Today, Silver Ridge Pottery is filled not only with Lee’s work, but also with the creations of talented young artists she nurtures, employs and encourages, just as her first teacher encouraged her. “Over the years I’ve hired four emerging artists to help me in the studio—all on one condition. I insist that any artist working for me be working on their own art as well.” And that job requirement has paid off for those who’ve apprenticed with Lee. Joye Lyon Couts helped Lee get Silver Ridge up and running and now operates her own studio here in Wilson County. Several graduates from the Appalachian Center for Crafts have worked at Silver Ridge over the years—one now a potter in Chattanooga and another who’s gotten a number of grants to learn and teach the art form across the globe. And if you visit the studio these days, you’ll find John Sellberg at work. The nationally known potter balances working in the Lebanon studio with selling his pottery in juried art shows across the country.

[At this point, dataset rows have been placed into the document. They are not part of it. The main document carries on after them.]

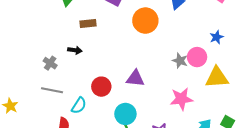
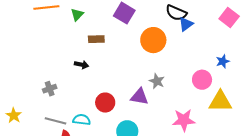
gray star: (180, 61) -> (157, 81), moved
gray cross: (50, 63) -> (50, 89), moved, turned 32
gray line: (52, 90) -> (56, 121), moved
cyan semicircle: (79, 106) -> (82, 120), turned -120

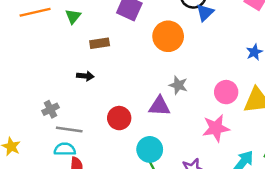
pink circle: (202, 80) -> (226, 92), moved
cyan semicircle: (82, 120) -> (65, 149), moved
gray line: (56, 121) -> (69, 129), moved

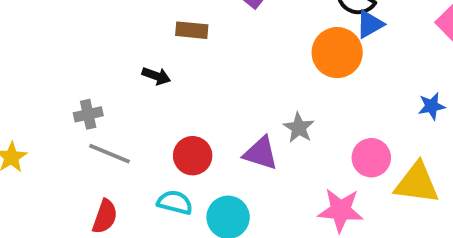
orange circle: (168, 36) -> (337, 53), moved
cyan semicircle: (65, 149) -> (175, 202), moved

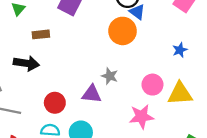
blue triangle: (370, 24) -> (137, 12), turned -42
black arrow: (156, 76) -> (26, 63), size x1.6

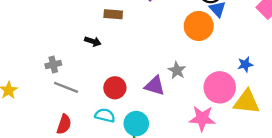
blue star: (180, 50) -> (245, 64), moved
black arrow: (26, 63) -> (93, 41), size x0.6
pink circle: (152, 85) -> (220, 87), size x1.4

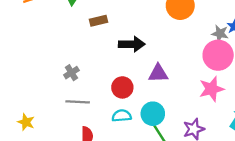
black arrow: (93, 41) -> (132, 44), moved, size x1.6
gray cross: (53, 64) -> (71, 73), moved
gray star: (177, 70) -> (220, 33), moved

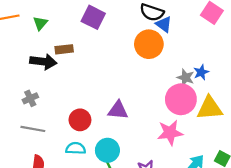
black arrow: (132, 44) -> (43, 62), moved

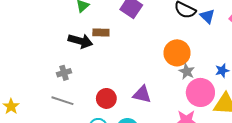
blue triangle: (164, 24) -> (207, 16), moved
orange circle: (149, 44) -> (177, 53), moved
gray star: (186, 78) -> (187, 71), moved

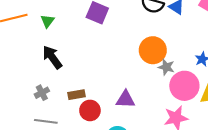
brown rectangle: (101, 32) -> (77, 95), moved
black arrow: (80, 41) -> (52, 57), turned -130

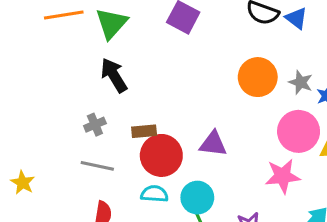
green triangle: (47, 21) -> (111, 23), size x1.6
gray star: (166, 67) -> (301, 82), moved
red circle: (90, 110) -> (161, 155), size x1.4

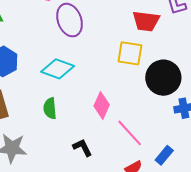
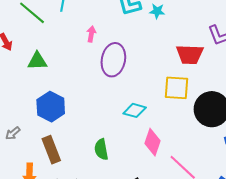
purple ellipse: (70, 20) -> (113, 60), turned 36
cyan diamond: (58, 69) -> (135, 110), moved, size x0.7

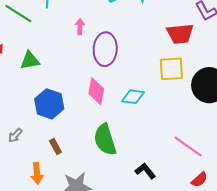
pink diamond: (153, 142) -> (96, 91), moved
green semicircle: (101, 149) -> (105, 140), size x1.5
brown rectangle: (51, 150) -> (55, 146), size x0.6

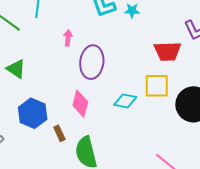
green triangle: (30, 61) -> (16, 69), turned 40
cyan diamond: (133, 97) -> (125, 101), moved
brown rectangle: (55, 146) -> (59, 133), moved

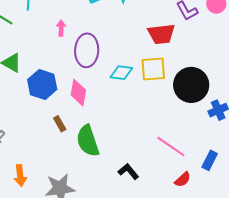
cyan diamond: (125, 101) -> (121, 73), moved
blue hexagon: (33, 113) -> (42, 85), moved

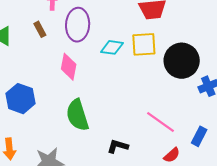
blue hexagon: (42, 85) -> (21, 99), moved
brown rectangle: (60, 124) -> (40, 29), moved
black L-shape: (128, 171) -> (118, 146), turned -35

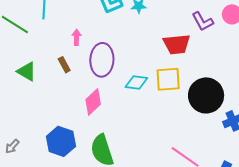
pink diamond: (69, 67) -> (93, 102), turned 36
blue hexagon: (21, 99) -> (61, 141), moved

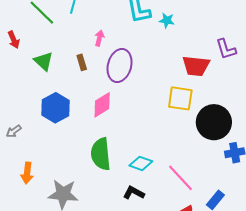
cyan diamond: (136, 82) -> (141, 163), moved
blue hexagon: (61, 141) -> (56, 108), moved

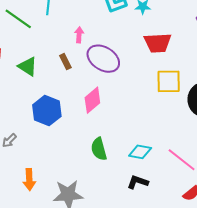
purple ellipse: (120, 66) -> (103, 59), turned -64
red trapezoid: (196, 66) -> (158, 43), moved
green semicircle: (101, 154) -> (99, 149), size x0.7

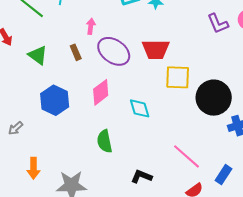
red trapezoid: (158, 43) -> (156, 49), moved
cyan diamond: (140, 152) -> (140, 108), moved, turned 60

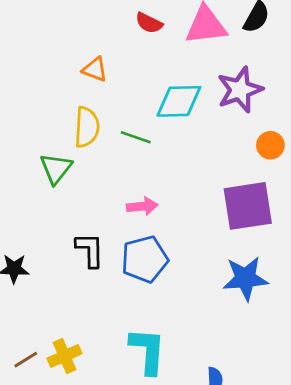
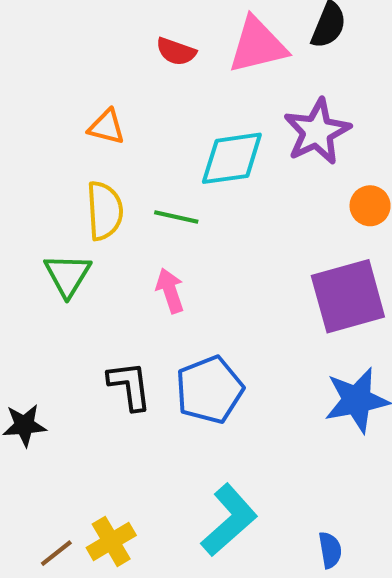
pink arrow: (142, 206) -> (170, 291), moved, turned -96
cyan L-shape: (148, 351) -> (229, 520), turned 51

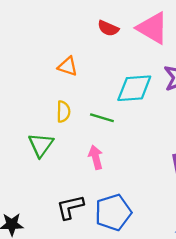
pink triangle: (258, 45) -> (152, 28), turned 40
yellow semicircle: (105, 211) -> (63, 112), size x0.7
black L-shape: (130, 386) -> (70, 207), turned -100

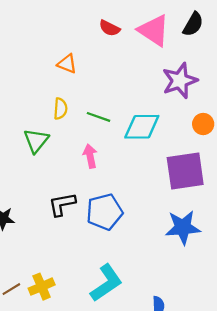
cyan diamond: (134, 88) -> (142, 127), moved

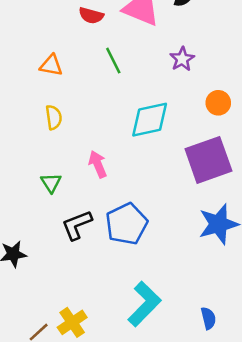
purple star: (180, 81) -> (182, 59), size x0.6
green line: (98, 117) -> (113, 61), moved, turned 55
green triangle: (36, 141) -> (51, 183), moved, size x0.7

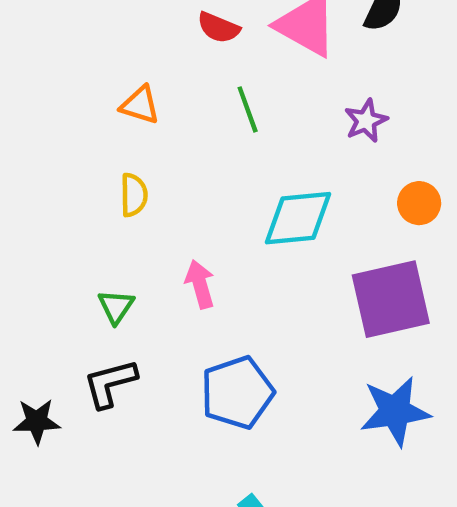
black L-shape: (77, 225) -> (110, 383), moved

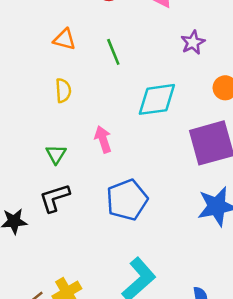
green line: (248, 109) -> (113, 52), moved

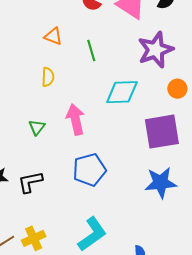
purple star: (193, 42) -> (156, 50), size x1.8
pink arrow: (103, 139) -> (76, 119), size x1.4
black L-shape: (55, 198) -> (30, 182), moved

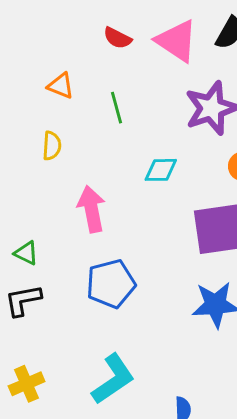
cyan diamond: (122, 92) -> (161, 170), size x0.7
green triangle: (37, 127) -> (26, 253), moved, turned -42

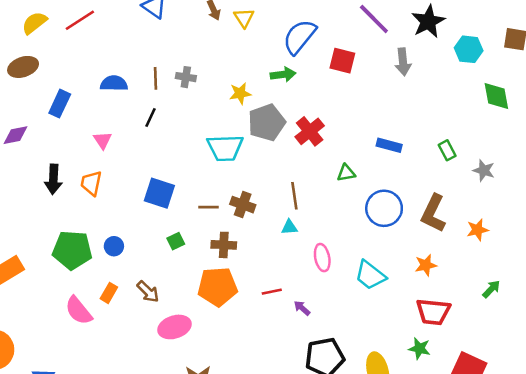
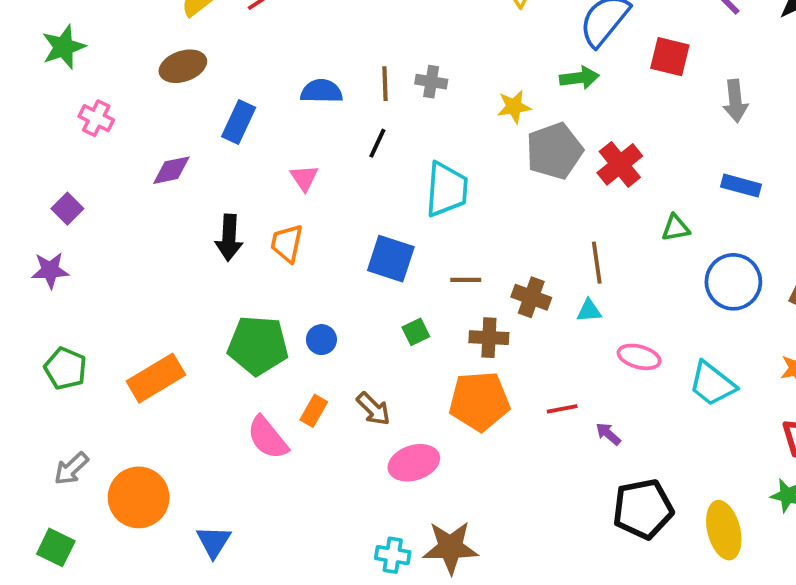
gray arrow: (403, 62) -> (735, 101), moved
cyan trapezoid: (225, 148) -> (447, 189), moved, turned -84
brown cross: (243, 205) -> (531, 297), moved
pink ellipse: (322, 258) -> (639, 357), turned -64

For Lee, Silver Ridge is a labor of love. “This is definitely not retirement! If anyone had told me I would put in so many hours and so much physical labor at a job, I would have told them they were crazy! But pottery is my passion and my reason for getting up every morning. If I am at home, whether it’s Monday or Christmas Day, you’ll find me in the studio. I can’t imagine quitting.
Silver Ridge Pottery is located on Chicken Road. Just look for the custom tile-covered mailbox! When Lee and Marshall aren’t traveling, you’ll find them in the studio, but even when they’re away, the gallery is open most days.